Thursday, November 12, 2009

Thursday November 26, 2009

Colorado Symphony Orchestra
Miguel Harth-Bedoya, conductor
Ludwig van Beethoven: Symphony No. 3 in E flat major, Opus 55 (Eroica) (10/2-4/09)
Also, Charley anticipates the Opus Two (William Terwilliger, violin; Andrew Cooperstock, piano) recital at the Boulder Public Library.
Aaron Copland: Ukelele Serenade
Azica 71205 Track 9 4:28

Ludwig van Beethoven (1770-1827): Symphony No. 3 in E flat major, Opus 55 (Eroica)
I. Allegro con brio
II. Marcia funèbre: Adagio assai
III. Scherzo: Allegro vivace
IV. Finale: Allegro molto

As early as the spring of 1798, so the legend goes, the French ambassador to Vienna, General Jean Baptiste Bernadotte, suggested that Beethoven write a symphony about Napoleon Bonaparte.

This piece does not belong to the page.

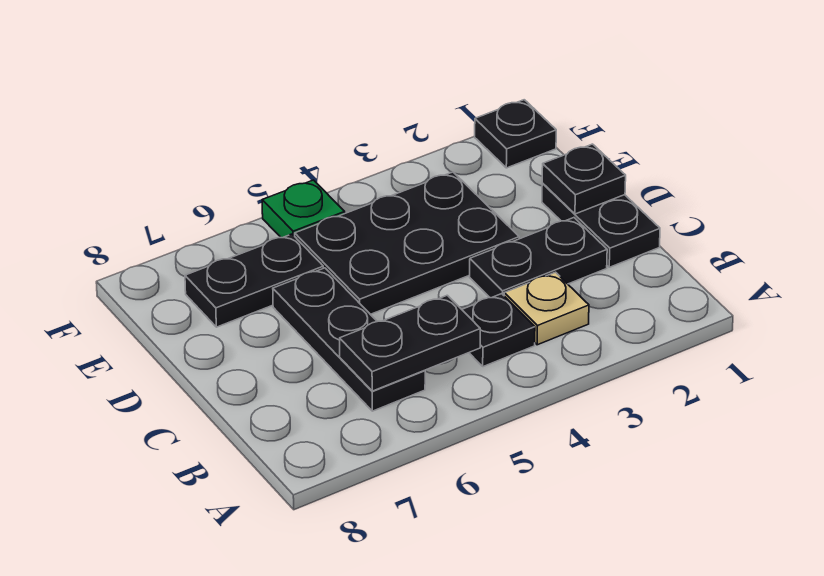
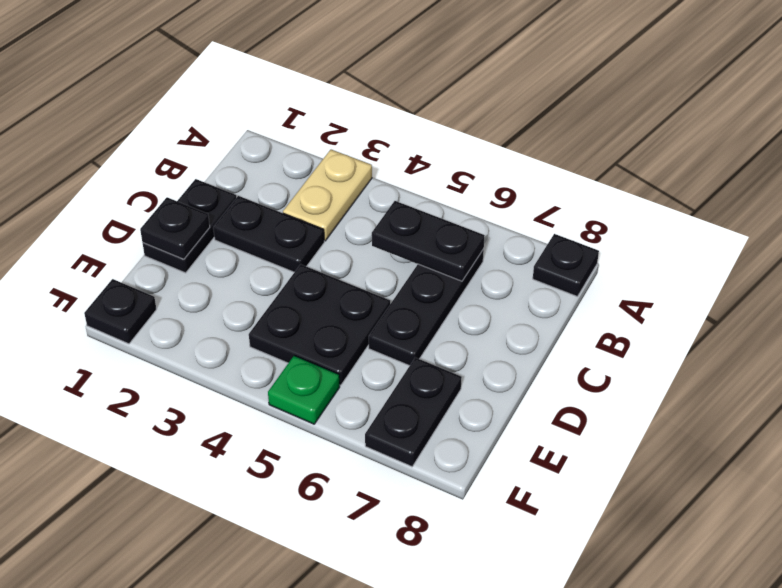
tan plate B3 level 1 -> tan plate A3:B3 level 1
black plate B4 level 1 -> black plate A8 level 1
black plate D3:E5 level 1 -> black plate D4:E5 level 1
black plate E6:E7 level 1 -> black plate E7:F7 level 1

At the time, Napoleon was one of Beethoven's idols, but it wasn't until 1801 that the composer first sketched ``Third Symphony, written on Bonaparte.'' He worked on it during 1803 in the countryside near Vienna and finished during the spring of 1804.
The title page originally read ``Grand Symphony composed on Bonaparte.'' But in May, 1804, Beethoven heard the news that Napoleon had proclaimed himself Emperor. Beethoven flew into a rage, tore up the title page, and bellowed: ``Is he too no more than a mere mortal? Now he will trample on all the rights of man, and indulge only his ambition. He will exalt himself above all others, become a tyrant!'' He later gave the symphony a new title, ``heroic symphony to celebrate the memory of a great man,'' and dedicated it to his patron Prince Lobkowitz.
After several private performances, the Third Symphony received its first public performance in Vienna on April 7, 1805. One critic found the work ``strident and bizarre,'' but another recognized ``the true style of really great music.'' The Director of the Prague Conservatory banned the piece as a ``dangerously immoral composition.''
When the Third Symphony was published, Beethoven included a note, requesting that ``this Symphony, being purposely written much longer than is usual, should be performed nearer the beginning rather than at the end of a concert...if it is heard too late it will lose for the listener, already tired out by previous performances, its own proposed effect.'' At the première, one heckler in the audience exclaimed, ``I'd give a kreutzer with pleasure if it would only end.'' But others were undeterred by the size of the Third Symphony. Prince Louis Ferdinand of Prussia once insisted on hearing it three times in a single evening.
Paul Henry Lang called the Eroica ``one of the incomprehensible deeds in arts and letters, the greatest single step made by an individual composer in the history of the symphony and the history of music in general.'' For Richard Wagner, ``the first movement embraces, as in a glowing furnace, all the emotions of a richly-gifted nature in the heyday of unresting youth.'' When, in 1821, Beethoven heard the news of Napoleon's death, he remarked: ``Well, I've written the funeral oration for that catastrophe seventeen years ago,'' referring to the second movement, a funeral march. Donald Francis Tovey said the third movement is ``the first in which Beethoven fully attained Haydn's desire to replace the minuet by something on a scale comparable to the rest of a great symphony.'' The Finale is a set of twelve variations on a tune Beethoven first used in a little country dance in 1801, then again in The Creatures of Prometheus ballet and also in the Eroica Variations for piano. Edward Downes comments that ``each variation is a little cosmos in itself and the sum of them is overwhelming.''
The score calls for 2 flutes, 2 oboes, 2 clarinets, 2 bassoons, 3 horns, 2 trumpets, timpani and strings.